Each of our services within the Autonomy Care Group Limited are registered as independent companies:
Autonomy Care Limited our domiciliary care services have two offices which are situated at:
- ACL Melksham, 53 High Street, Melksham, Wiltshire, SN12 6JY
Autonomy Life Limited has three Adult residential homes.These are situated at:
- The Willows, 72 Boreham Road, Warminster, Wiltshire, BA12 9JN,
- Willow View, 63b Boreham Road, Warminster, Wiltshire, BA12 9JX
- The Oaks, 165 Worcester Road, Malvern, Worcestershire, WR14 1ET
- Weavers Lodge, Florida Street, Castle Cary, Somerset BA7 7AE.
Autonomy Plus Limited, has one Children's residential home.
- Haresfield is situated in Wiltshire.
2. Aims of this notice
We have issued this notice to describe how we handle personal information that we hold about our service users, staff and job applicants.
We respect the privacy rights of individuals and are committed to handling personal information responsibly and in accordance with applicable law. This notice sets out the personal data that we collect and process, the purposes of the processing and the rights that you have in connection with it.
3. What personal information we collect about: a) service users b) employees and c) third parties
We hold personal data on all our service users and employees to meet legal obligations and to perform vital internal functions. This notice details the personal data we may retain and process relating to your employment and vital business operations. We are committed to ensuring that your information is secure, accurate and relevant. To prevent unauthorised access or disclosure, we have implemented suitable procedures to safeguard and secure personal data we hold.
All personal data will be stored in accordance with applicable laws and kept for as long as needed to carry out the purposes described in this notice or as otherwise required by law. Types of personal information we may process include, but are not limited to:
Service users. As a registered care provider, we must collect some personal information on our service users, including financial information, which is essential to our being able to provide effective care and support. The information is contained in individual files (manual and electronic) and other record systems, all of which are subject to strict security and authorised access policies. Personal information that becomes inactive, e.g. from enquiries or prospective users who do not enter the service is also kept securely for as long as it is needed, before being safely disposed of.
Employees and volunteers. The organisation operates a safe recruitment policy to comply with the regulations in which all personal information obtained, including CVs and references, is, like service users’ information, securely kept, retained, and disposed of in line with data protection requirements. All employees are aware of their right to access any information about them.
Third parties.
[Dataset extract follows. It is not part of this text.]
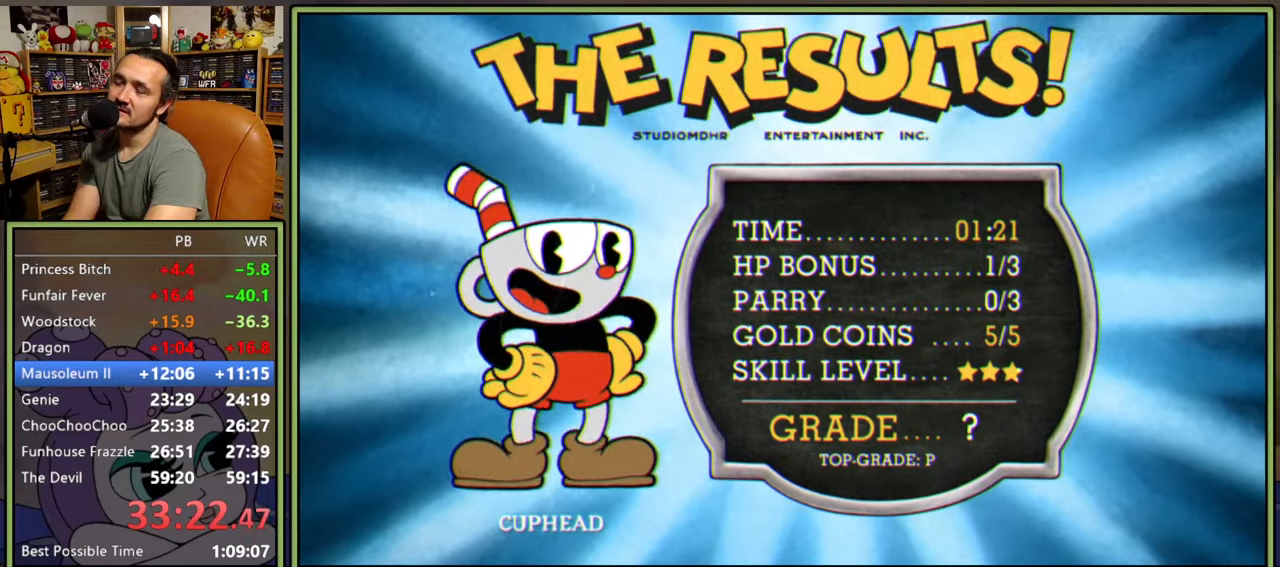
{"buttons": [], "right_stick": "center", "events": [[167, "A", "down"], [283, "A", "up"]]}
All personal information obtained about others associated with the delivery of the care service, including contractors, visitors, etc will be protected in the same ways as information on service users and employees.
Sensitive Personal Data. This includes any information that reveals your racial or ethnic origin, religious, political, or philosophical beliefs, genetic data, biometric data for the purposes of unique identification, trade union membership, or information about your health/sex life. We may need to collect some sensitive personal information for legitimate employment-related purposes, for example:
Data relating to your racial/ethnic origin, gender, and disabilities for the purpose of equal opportunities monitoring, to comply with anti-discrimination laws and for government reporting obligations.
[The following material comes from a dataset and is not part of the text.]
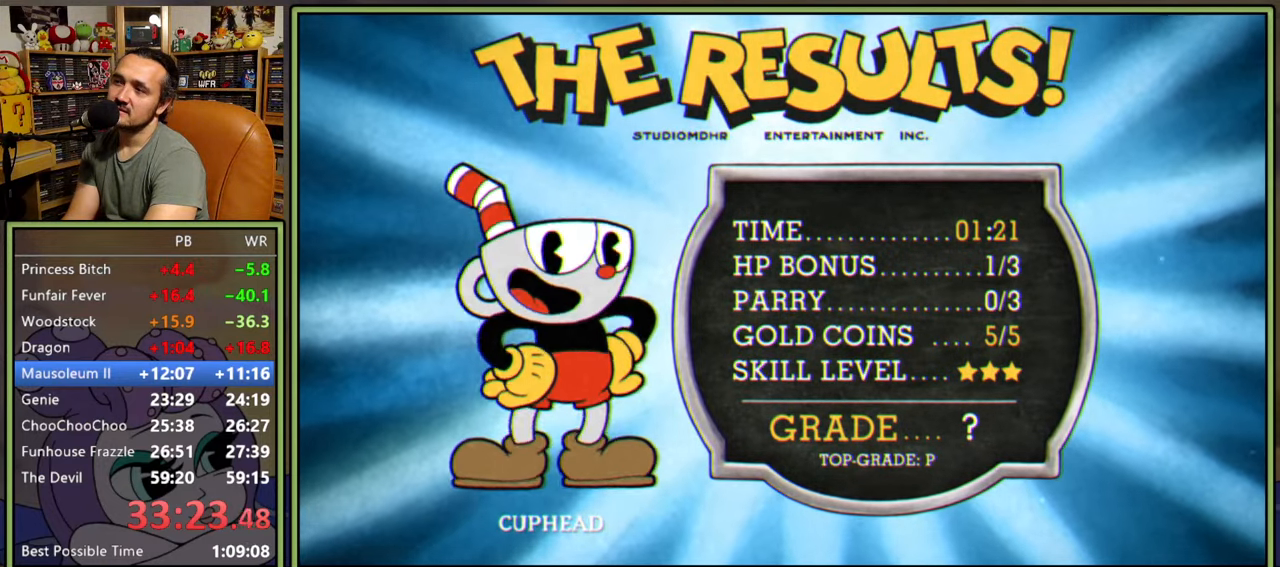
{"buttons": [], "right_stick": "center", "events": []}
Data relating to your physical or mental health to provide work-related accommodations, health and insurance benefits to you and your dependants and to manage absences from work.
Data from CCTV systems including similar devices e.g Smart Doorbells primarily collecting visual data, which can include:
- Images and Videos:The primary data collected by CCTV cameras are images and video footage of individuals in the monitored area.
- Audio Recordings:Smart doorbells only may capture audio, depending on the setup.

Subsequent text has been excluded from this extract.